Task material section start
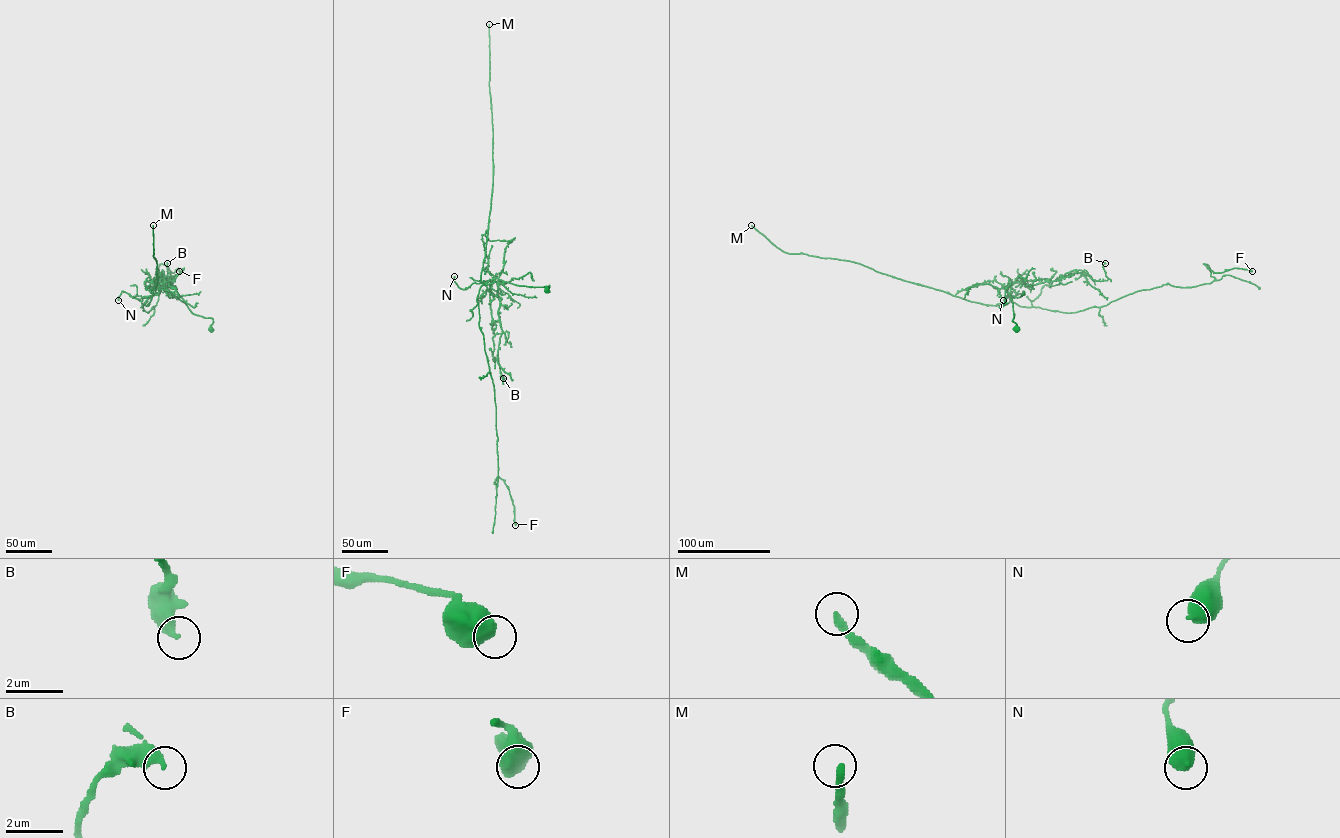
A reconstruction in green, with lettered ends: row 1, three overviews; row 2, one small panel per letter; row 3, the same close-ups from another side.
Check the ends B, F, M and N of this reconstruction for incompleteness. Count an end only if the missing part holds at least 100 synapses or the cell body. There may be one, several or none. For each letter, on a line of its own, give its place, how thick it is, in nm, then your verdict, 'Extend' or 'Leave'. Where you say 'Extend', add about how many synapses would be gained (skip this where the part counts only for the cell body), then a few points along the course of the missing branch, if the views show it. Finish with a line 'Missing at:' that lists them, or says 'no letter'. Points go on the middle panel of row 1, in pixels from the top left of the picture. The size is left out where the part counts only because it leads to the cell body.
B: Place: (503, 378). Thickness 380 nm. Leave
F: Place: (515, 525). Thickness 700 nm. Leave
M: Place: (489, 24). Thickness 280 nm. Extend. Roughly 300 synapses
N: Place: (454, 276). Thickness 600 nm. Leave
Missing at: M

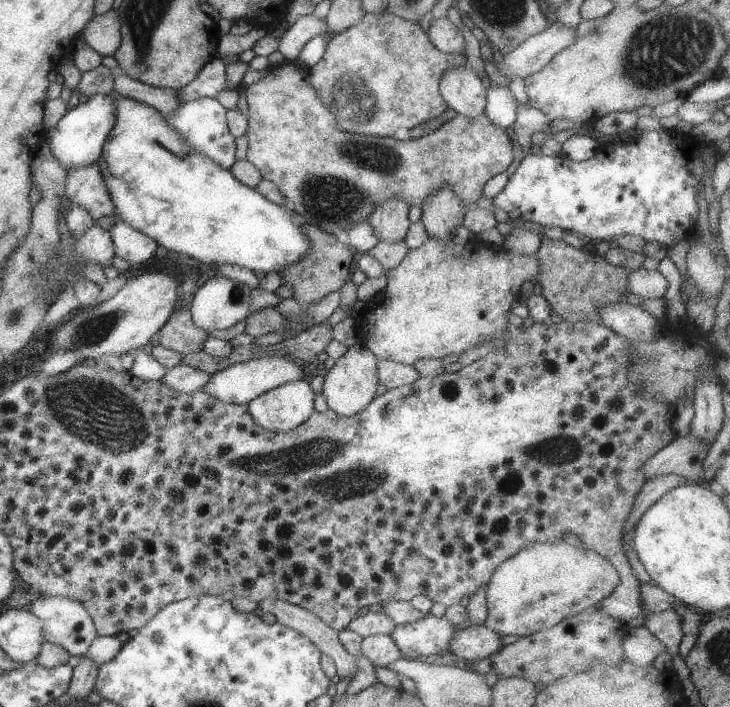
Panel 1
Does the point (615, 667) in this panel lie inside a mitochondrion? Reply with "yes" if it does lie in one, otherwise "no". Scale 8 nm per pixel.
no

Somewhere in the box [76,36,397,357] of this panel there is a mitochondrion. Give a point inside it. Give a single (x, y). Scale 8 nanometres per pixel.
(331, 201)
Task material section end
● Work order: The response should contain every record above exactly as written, and none of the pictures.

● Response for this exercise:
A reconstruction in green, with lettered ends: row 1, three overviews; row 2, one small panel per letter; row 3, the same close-ups from another side.
Check the ends B, F, M and N of this reconstruction for incompleteness. Count an end only if the missing part holds at least 100 synapses or the cell body. There may be one, several or none. For each letter, on a line of its own, give its place, how thick it is, in nm, then your verdict, 'Extend' or 'Leave'. Where you say 'Extend', add about how many synapses would be gained (skip this where the part counts only for the cell body), then a few points along the course of the missing branch, if the views show it. Finish with a line 'Missing at:' that lists them, or says 'no letter'. Points go on the middle panel of row 1, in pixels from the top left of the picture. The size is left out where the part counts only because it leads to the cell body.
B: Place: (503, 378). Thickness 380 nm. Leave
F: Place: (515, 525). Thickness 700 nm. Leave
M: Place: (489, 24). Thickness 280 nm. Extend. Roughly 300 synapses
N: Place: (454, 276). Thickness 600 nm. Leave
Missing at: M

Panel 1
Does the point (615, 667) in this panel lie inside a mitochondrion? Reply with "yes" if it does lie in one, otherwise "no". Scale 8 nm per pixel.
no

Somewhere in the box [76,36,397,357] of this panel there is a mitochondrion. Give a point inside it. Give a single (x, y). Scale 8 nanometres per pixel.
(331, 201)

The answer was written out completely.